● **READING PASSAGE**
□ □ □

Some time ago, the good Rabbi Schlissel wrote a post about Mary, the so-called “Queen of Heaven”. In so doing, he rightly commented that devotion to Mary among Roman Catholics nears adding a fourth person to the Trinity. Of course, Catholics on the Internet roundly condemned such a position but sadly they never really dealt with the substance behind his claim. I don’t think Pastor Schlissel meant that Catholics literally are adding a fourth person to the Trinity but that many among them treat Mary as if she was divine.
Added to the criticisms provided by Catholics was also some severe criticism of Protestant worship in return and that’s really the focus of what I’d like to outline in this post.
Dave Hodges wrote the following about Protestant worship and I address it because it’s just so much of an oversimplification and inaccurate portrayal of worship by evangelical or Protestant Christians. In fact, it’s downright demeaning–his words echo a perspective that feels almost racist in its caricature of the truth of the matter. He writes:
Something here ought to be said about the Protestant’s understanding of worship. A Protestant accuses a Catholic of idolatry because we honour Mary in the same way that they honour God. Why is this? It is because for the Protestant, his highest form of worship involves sitting on his posterior for two hours whilst a man takes centre stage, and talks about his views of the Bible for seventy-five minutes, followed by a song or two and maybe the passing of a collection plate. And that is it. The Protestant will have no problem telling you that he has no altar, no sacrifice, no incense, no nothing. Just a long time of listening to a man in a business suit talk about his opinions. And that is their highest form of worship.

□ □ □

● **INFORMATION SHOWN**
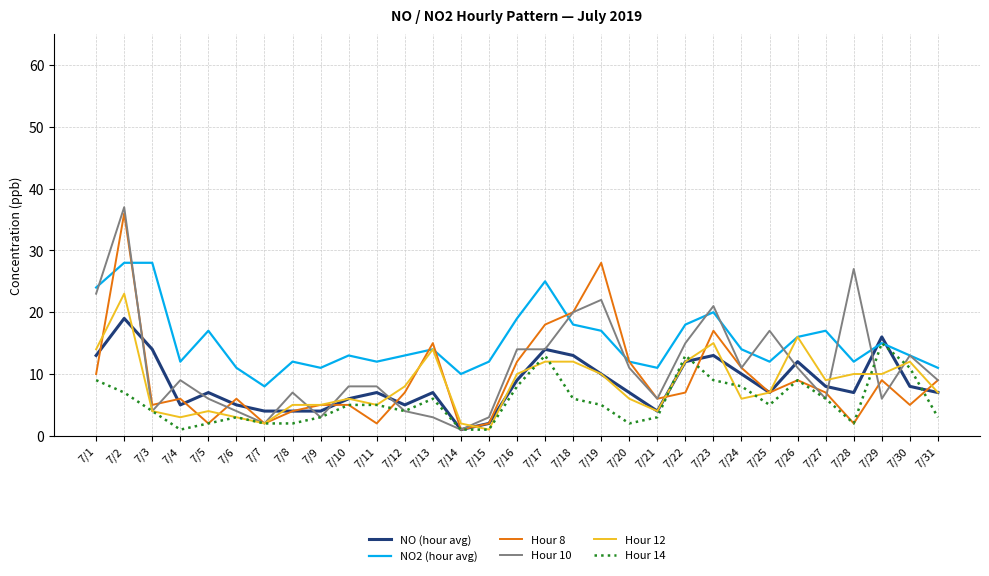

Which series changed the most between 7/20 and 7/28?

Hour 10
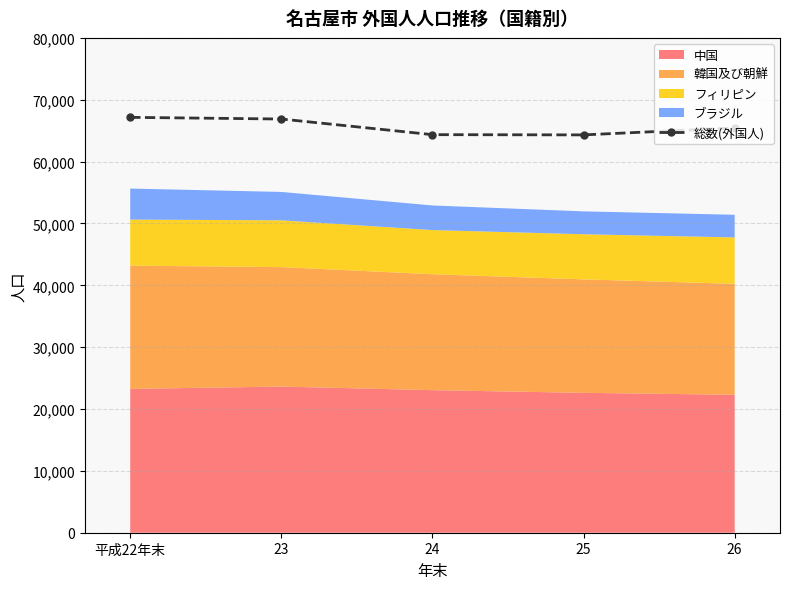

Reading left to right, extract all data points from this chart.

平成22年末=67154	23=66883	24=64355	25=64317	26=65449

□ □ □

● **PROBLEM TO SOLVE**
Could you print the passage from the post about Protestant worship, from "Added to the" up to and including "in this post."?

● **ANSWER TO THE EXERCISE**
Added to the criticisms provided by Catholics was also some severe criticism of Protestant worship in return and that’s really the focus of what I’d like to outline in this post.